С помощью мастерства режиссуры и анимации Миядзаки удалось создать нечто более практичное и захватывающее, чем просто осуждение молодого поколения сердитыми словами. «Послание», которое он чудесным образом передает в этом фильме, не издевательское и не скучное. Приключения, волшебство и романтика увлекают зрителя в перевернутый мир, обнажающий недостатки реального мира, но при этом оставляют возможность выйти за пределы тьмы, царящей в нем.
Отчасти это становится возможно благодаря красоте анимации Миядзаки, включающей несколько поразительных преображений, а также благодаря тому, что зрители находят в странных, но привлекательных персонажах свои собственные черты.

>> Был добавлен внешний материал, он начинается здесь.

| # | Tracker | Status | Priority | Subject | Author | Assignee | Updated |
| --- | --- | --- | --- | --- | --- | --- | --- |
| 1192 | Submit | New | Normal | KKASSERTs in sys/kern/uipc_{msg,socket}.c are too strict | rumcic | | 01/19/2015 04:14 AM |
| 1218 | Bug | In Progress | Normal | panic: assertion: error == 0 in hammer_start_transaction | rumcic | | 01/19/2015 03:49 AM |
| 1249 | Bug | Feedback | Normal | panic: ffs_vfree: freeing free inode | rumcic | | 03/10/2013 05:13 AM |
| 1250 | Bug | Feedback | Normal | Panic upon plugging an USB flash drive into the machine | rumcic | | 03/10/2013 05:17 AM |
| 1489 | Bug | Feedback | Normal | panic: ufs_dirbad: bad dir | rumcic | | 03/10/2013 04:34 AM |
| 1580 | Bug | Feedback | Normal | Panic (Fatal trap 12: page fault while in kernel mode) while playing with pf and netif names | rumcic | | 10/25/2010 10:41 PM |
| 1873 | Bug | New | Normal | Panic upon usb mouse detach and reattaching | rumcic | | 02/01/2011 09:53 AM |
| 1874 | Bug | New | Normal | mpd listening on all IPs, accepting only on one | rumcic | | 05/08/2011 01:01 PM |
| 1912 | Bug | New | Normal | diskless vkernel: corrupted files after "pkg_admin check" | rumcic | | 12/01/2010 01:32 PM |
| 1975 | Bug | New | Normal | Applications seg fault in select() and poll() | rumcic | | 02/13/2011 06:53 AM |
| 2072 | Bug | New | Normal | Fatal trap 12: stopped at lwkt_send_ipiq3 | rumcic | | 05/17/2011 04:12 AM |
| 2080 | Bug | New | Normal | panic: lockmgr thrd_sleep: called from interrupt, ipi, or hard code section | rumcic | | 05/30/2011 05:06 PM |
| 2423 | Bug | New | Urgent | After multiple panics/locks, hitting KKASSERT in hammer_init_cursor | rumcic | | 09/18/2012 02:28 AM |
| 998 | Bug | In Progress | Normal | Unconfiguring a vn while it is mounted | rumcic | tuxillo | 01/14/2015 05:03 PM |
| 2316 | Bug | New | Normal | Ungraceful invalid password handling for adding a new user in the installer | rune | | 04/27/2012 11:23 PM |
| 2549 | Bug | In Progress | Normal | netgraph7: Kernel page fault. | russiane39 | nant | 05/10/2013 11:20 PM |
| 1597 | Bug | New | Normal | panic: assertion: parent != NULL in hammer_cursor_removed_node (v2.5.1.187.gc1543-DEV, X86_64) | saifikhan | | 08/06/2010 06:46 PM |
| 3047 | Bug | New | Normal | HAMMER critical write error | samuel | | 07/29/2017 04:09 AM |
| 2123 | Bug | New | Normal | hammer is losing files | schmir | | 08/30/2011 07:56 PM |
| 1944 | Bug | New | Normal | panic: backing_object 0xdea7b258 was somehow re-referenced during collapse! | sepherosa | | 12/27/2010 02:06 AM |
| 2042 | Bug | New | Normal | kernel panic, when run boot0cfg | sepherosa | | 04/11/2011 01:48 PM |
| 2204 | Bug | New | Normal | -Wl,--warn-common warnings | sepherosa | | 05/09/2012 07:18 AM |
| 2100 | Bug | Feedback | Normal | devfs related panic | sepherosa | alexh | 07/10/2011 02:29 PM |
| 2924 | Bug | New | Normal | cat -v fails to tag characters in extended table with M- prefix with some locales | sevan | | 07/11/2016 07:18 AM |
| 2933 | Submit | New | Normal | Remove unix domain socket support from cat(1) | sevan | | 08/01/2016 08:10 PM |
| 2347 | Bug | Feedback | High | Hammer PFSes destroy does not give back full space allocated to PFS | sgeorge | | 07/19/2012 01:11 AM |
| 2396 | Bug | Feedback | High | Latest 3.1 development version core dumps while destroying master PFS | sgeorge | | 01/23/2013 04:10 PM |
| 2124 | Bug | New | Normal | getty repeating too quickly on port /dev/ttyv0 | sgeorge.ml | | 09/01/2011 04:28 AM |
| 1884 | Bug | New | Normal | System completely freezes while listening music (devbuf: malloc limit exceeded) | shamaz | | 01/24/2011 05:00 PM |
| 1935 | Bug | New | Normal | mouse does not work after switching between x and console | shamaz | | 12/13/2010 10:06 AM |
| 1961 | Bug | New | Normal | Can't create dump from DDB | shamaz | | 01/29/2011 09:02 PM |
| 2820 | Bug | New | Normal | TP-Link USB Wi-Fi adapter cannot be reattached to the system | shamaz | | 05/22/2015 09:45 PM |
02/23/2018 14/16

Кроме работников купален и управляющих, мы встречаем разных духов-посетителей, среди которых больше всего выделяется Безликий – существо в черном одеянии и белой маске. Безликий играет важную роль во второй половине фильма, а его многочисленные странности говорят не только о чудовищных фэнтезийных способностях, но и об ощущении отчуждения, которое Миядзаки повсеместно наблюдал у японской молодежи. Больше всего зрителям полюбилась Тихиро, которая из «тупицы» превращается в умную юную девушку. Миядзаки описал ее как «самую обычную девочку», и в начале фильма ее плаксивость и своевольное поведение значительно контрастируют даже с его самыми реалистичными героинями из более ранних фильмов, такими как Кики или Сацуки[268]. В сложном мире Японии двадцать первого века такой «обычный» персонаж, которому удается решать проблемы вопреки всему, казался особенно привлекательным.
Даже по несколько эластичным стандартам Миядзаки, фильм «Унесенные призраками» – довольно традиционная работа с точки зрения кинопроизводства, появившаяся на свет благодаря крови, поту и слезам ссотрудников студии «Гибли». Миядзаки признавался, что к концу работы над фильмом его коллеги буквально «крошились» («бороборо»)[269]. «Принцесса Мононоке» утомила ветеранов студии настолько, что некоторые ушли, и их сменили энергичные, но неопытные новички. В результате работа шла так медленно, что студии впервые пришлось привлечь иностранных подрядчиков. В обсуждении фильма режиссер Хидэаки Анно одобрительно отзывался о его «азиатском» облике, особенно о ярких красках и архитектуре. По правде говоря, фильм представляет собой визуальную мешанину, куда входят как западные, так и азиатские и традиционные японские элементы[270]. Последняя треть отчасти стала данью уважения одной из самых любимых фантастических историй в Японии.